Kihwa (1376–1433), also known as Hamhŏ Tŭkt'ong, was a Buddhist monk of Korean Seon and leading Buddhist figure during the late Goryeo to early Joseon eras. He was originally a Confucian scholar of high reputation, but converted to Buddhism at the age of 21 upon the death of a close friend. He wandered among the Korean mountain monasteries, until he had the fortune of becoming the disciple of the last Korean national teacher, Muhak.

Kihwa's writings showed a distinctive mixture between iconoclastic and subitist Seon language, and a strong appreciation for the scriptural tradition. Thus, he took up from Jinul the tradition of unification of Seon and Gyo Buddhism. Among his writings, there are four works in particular that made a deep impact on the subsequent Seon tradition in Korea. These are:
1. A commentary on the Sutra of Perfect Enlightenment, the Weongak gyeong hae seorui.
2. A redaction and subcommentary to five famous earlier commentaries on the Diamond Sutra, the Geumgang banyabaramilgyeong ogahae seorui.
3. A subcommentary and redaction of the Collection of Yongjia, the Yonggajip gwaju seorui
4. The Hyeonjeong non

As a result of his fourth major work, the Hyeonjeong non, Kihwa distinguished himself as the primary Buddhist respondent to the rising Neo-Confucian polemic of his period, as he responded with vigor to the Neo-Confucian criticisms of Buddhism.

Kihwa died while residing at Jeongsusa, at the southern tip of Ganghwado, where his tomb can still be visited. Kihwa's commentary on the Sutra of Perfect Enlightenment was translated by A. Charles Muller, in 1999.

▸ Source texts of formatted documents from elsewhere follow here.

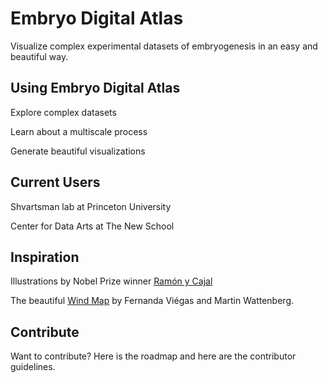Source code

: # Embryo Digital Atlas

Visualize complex experimental datasets of embryogenesis in an easy and beautiful way.

## Using Embryo Digital Atlas

Explore complex datasets

Learn about a multiscale process

Generate beautiful visualizations

## Current Users

Shvartsman lab at Princeton University

Center for Data Arts at The New School

## Inspiration

Illustrations by Nobel Prize winner [Ramón y Cajal](https://www.newscientist.com/article/mg23331090-100-early-sketches-of-the-brain-show-ramn-y-cajals-artistic-genius/)

The beautiful [Wind Map](http://hint.fm/wind/) by Fernanda Viégas and Martin Wattenberg.

## Contribute

Want to contribute? Here is the roadmap and here are the contributor guidelines.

Essence-Function is a key concept in East Asian Buddhism and particularly that of Korean Buddhism. Essence-Function takes a particular form in the philosophy and writings of Kihwa.

== Biography ==
At the age of 21, he entered Uisangam in Gwanaksan and became a Buddhist monk. The following year, he learned a Buddhist service from Jacho of Hoeamsa. After that, he returned from a trip to famous mountains across the country and devoted himself to ascetic practice.